Financial Window Dressing?
Financial managers can do things to increase or decrease net income for the year. This is called smoothing earnings, profit, or simply smoothing window dressings. This is not the same as fraud or books.
Most profit smoothing involves pressing a certain level of income and / or expenses over the years that are normally recorded. A common technique for profit smoothing is to delay the ongoing maintenance and repairs. This is called deferred maintenance. Most of the costs for routine and periodic maintenance requirements for cars, trucks, machinery, equipment and buildings can be delayed or postponed until later.
A company that spends a large sum of money for the training and development of these programs can be until next year, so the cost may be delayed in the current year is lower.

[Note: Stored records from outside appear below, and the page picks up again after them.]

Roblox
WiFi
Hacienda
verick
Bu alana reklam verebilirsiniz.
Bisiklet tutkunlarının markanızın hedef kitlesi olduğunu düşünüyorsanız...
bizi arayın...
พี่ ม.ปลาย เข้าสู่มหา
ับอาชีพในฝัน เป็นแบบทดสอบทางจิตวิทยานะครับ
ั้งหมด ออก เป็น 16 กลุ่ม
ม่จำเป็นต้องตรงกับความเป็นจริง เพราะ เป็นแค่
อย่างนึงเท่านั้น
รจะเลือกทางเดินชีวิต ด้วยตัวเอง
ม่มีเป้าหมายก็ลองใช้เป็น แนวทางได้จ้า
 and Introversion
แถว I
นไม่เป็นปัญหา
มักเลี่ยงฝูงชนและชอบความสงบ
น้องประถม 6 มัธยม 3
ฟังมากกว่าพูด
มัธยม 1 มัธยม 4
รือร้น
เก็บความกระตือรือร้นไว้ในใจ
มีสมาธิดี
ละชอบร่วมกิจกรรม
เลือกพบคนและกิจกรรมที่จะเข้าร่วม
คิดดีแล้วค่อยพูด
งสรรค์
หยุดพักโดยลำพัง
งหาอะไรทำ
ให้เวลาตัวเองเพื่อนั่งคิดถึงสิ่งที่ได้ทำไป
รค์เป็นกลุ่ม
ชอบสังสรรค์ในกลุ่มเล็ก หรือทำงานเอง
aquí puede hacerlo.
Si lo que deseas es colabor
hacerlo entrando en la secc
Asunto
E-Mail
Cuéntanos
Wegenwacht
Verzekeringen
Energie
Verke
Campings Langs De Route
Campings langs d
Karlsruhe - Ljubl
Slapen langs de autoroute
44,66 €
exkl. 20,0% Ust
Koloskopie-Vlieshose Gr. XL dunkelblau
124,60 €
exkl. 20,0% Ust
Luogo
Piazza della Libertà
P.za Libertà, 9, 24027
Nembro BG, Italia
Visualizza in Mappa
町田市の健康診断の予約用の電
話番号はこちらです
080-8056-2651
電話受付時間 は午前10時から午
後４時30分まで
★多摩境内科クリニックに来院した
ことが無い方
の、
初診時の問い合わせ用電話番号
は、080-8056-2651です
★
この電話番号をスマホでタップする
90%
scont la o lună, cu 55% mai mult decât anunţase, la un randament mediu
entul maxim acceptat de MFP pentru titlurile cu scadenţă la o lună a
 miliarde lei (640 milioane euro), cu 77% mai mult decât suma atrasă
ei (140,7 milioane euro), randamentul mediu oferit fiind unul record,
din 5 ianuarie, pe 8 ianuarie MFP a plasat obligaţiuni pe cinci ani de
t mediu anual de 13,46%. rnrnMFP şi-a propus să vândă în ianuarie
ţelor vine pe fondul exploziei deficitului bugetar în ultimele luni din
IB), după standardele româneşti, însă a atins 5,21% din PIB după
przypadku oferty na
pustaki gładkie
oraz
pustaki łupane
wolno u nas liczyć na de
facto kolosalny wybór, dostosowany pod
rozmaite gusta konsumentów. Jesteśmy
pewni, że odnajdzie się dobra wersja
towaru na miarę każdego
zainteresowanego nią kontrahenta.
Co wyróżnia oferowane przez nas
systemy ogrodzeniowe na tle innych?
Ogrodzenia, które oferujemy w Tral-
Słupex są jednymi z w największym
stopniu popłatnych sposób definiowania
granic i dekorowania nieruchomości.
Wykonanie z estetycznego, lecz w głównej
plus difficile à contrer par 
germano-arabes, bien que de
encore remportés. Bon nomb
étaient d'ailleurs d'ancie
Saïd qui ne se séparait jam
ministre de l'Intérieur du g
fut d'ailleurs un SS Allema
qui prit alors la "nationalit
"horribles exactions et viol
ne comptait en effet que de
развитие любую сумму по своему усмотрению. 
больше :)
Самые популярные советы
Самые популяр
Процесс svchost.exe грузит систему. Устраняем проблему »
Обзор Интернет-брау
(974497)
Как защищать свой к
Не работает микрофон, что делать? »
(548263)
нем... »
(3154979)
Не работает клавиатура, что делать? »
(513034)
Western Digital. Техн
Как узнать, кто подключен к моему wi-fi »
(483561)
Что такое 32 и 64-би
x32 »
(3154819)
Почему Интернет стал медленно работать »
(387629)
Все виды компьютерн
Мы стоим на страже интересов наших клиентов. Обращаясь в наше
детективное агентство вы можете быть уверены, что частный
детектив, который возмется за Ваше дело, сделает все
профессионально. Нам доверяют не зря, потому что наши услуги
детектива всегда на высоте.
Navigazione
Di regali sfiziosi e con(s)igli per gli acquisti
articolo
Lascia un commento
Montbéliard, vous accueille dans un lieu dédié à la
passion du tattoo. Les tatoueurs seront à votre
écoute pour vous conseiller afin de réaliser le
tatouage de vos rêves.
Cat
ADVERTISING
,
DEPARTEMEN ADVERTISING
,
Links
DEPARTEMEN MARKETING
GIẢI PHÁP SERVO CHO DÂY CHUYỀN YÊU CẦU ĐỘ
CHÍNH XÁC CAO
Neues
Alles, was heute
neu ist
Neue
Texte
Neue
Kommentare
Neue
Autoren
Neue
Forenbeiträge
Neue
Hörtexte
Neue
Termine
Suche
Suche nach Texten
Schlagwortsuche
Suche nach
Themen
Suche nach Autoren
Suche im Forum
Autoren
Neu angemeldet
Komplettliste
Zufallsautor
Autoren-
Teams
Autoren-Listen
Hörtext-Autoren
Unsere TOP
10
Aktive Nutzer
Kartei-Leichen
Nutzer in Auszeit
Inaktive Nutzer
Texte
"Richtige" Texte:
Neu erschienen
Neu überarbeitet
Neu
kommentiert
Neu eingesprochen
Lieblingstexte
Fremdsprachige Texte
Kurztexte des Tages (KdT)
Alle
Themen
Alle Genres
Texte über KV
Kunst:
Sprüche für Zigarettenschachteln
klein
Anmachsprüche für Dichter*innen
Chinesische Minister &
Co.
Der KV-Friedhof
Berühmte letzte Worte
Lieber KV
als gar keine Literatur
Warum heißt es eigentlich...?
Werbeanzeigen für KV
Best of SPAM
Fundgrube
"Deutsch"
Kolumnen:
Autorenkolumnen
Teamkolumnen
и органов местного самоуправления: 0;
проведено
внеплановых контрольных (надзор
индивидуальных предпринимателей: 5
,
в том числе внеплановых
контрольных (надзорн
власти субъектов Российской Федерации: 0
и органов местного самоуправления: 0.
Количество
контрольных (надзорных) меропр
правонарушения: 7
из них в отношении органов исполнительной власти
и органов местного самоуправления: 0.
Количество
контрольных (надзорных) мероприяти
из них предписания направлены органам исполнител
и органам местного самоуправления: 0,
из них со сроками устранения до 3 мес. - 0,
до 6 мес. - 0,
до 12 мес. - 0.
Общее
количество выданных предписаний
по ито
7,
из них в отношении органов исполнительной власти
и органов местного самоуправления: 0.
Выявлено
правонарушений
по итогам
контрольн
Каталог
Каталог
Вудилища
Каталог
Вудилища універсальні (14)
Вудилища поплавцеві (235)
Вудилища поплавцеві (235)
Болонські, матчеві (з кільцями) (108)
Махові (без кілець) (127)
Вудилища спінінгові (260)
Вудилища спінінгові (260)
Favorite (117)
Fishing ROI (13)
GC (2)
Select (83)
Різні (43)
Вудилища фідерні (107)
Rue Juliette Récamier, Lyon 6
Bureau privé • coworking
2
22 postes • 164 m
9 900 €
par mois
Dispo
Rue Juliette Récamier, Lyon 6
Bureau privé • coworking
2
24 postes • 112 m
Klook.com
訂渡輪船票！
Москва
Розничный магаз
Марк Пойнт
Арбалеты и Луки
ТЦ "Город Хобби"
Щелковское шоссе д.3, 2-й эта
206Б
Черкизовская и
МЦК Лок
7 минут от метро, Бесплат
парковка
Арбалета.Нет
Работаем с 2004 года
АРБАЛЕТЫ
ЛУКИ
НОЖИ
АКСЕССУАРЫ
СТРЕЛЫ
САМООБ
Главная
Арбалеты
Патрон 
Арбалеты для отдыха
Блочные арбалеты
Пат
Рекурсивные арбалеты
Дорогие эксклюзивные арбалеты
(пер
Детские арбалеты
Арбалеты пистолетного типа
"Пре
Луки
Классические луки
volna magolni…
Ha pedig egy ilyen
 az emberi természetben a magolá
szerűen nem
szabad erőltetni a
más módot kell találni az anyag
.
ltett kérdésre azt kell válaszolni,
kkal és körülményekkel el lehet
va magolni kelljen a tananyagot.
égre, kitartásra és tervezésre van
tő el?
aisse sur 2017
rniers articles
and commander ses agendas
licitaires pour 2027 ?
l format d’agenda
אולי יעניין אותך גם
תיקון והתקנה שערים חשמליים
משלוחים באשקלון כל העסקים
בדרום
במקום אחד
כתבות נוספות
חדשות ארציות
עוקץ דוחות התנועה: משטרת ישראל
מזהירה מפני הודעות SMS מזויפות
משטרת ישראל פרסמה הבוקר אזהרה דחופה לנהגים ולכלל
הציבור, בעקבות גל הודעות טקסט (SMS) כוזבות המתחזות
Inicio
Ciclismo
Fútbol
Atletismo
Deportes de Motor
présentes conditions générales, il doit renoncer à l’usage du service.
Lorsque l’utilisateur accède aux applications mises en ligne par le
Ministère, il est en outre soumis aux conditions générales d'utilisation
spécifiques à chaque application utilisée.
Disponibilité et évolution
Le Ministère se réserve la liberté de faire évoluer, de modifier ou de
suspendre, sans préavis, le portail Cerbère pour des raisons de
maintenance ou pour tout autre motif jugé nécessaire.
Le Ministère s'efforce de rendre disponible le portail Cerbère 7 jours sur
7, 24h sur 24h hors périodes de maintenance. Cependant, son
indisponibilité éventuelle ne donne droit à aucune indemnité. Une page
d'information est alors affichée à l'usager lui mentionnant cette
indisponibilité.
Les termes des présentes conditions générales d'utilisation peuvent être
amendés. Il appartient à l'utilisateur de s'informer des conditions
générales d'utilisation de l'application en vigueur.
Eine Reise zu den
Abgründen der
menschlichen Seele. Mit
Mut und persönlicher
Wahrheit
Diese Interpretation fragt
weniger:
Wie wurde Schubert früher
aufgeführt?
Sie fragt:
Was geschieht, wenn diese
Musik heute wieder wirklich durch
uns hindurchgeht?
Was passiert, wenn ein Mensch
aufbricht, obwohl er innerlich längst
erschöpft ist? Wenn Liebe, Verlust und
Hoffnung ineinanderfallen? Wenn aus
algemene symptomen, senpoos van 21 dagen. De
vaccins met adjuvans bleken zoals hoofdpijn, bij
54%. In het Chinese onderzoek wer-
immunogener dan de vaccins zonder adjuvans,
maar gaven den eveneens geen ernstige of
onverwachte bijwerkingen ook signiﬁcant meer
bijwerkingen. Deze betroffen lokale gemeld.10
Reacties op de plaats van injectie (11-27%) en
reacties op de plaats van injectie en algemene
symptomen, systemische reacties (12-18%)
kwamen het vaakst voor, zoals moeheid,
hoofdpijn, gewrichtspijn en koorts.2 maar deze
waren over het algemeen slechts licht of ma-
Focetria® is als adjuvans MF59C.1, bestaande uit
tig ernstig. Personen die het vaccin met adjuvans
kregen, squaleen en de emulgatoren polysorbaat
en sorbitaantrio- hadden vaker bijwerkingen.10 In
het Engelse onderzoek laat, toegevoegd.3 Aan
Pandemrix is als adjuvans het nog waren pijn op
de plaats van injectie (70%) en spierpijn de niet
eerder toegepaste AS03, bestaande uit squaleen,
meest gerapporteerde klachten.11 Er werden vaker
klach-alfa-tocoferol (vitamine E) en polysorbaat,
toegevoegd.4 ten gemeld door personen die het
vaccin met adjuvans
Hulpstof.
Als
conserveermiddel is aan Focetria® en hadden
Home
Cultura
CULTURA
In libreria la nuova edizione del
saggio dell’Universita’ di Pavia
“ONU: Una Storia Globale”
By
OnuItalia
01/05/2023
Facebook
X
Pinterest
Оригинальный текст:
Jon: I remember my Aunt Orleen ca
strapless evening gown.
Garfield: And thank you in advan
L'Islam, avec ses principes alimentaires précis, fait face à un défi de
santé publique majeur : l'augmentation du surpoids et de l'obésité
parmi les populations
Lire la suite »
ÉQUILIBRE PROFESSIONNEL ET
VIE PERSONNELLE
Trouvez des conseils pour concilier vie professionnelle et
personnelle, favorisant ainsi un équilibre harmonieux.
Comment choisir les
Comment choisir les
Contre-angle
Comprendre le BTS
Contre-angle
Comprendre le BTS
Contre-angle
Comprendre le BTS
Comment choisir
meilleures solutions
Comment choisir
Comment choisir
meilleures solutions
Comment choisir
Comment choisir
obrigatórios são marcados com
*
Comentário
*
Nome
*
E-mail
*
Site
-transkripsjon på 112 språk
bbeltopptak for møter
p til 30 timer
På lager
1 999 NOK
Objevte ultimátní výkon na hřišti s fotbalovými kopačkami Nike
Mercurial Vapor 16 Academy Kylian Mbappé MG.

A company can reduce its costs this year for market research and product development.
An entity may be relieved if the rules are cleared through the slow-paying customers by spending as bad or uncollectible debts. The company can store incorporating some of its bad loans until the next report.
An asset that is not actively used, can have a present value or future for a small business. Instead of typing in the costs of non-depreciated assets hit by a loss in the current year, may delay the termination of the company by next year.
You can see how the manipulation of data for some costs have an impact on net income may have. It is not illegal, although companies can massage the numbers go too far, so that their statements misleading. For most, however, profit smoothing is not much more than robbing Peter to pay Paul. Accountants related to these effects as compensation. The effects of compensation in the next year and releasing the progress achieved in the year. Less expenditure this year is moved by an increase in spending for next year.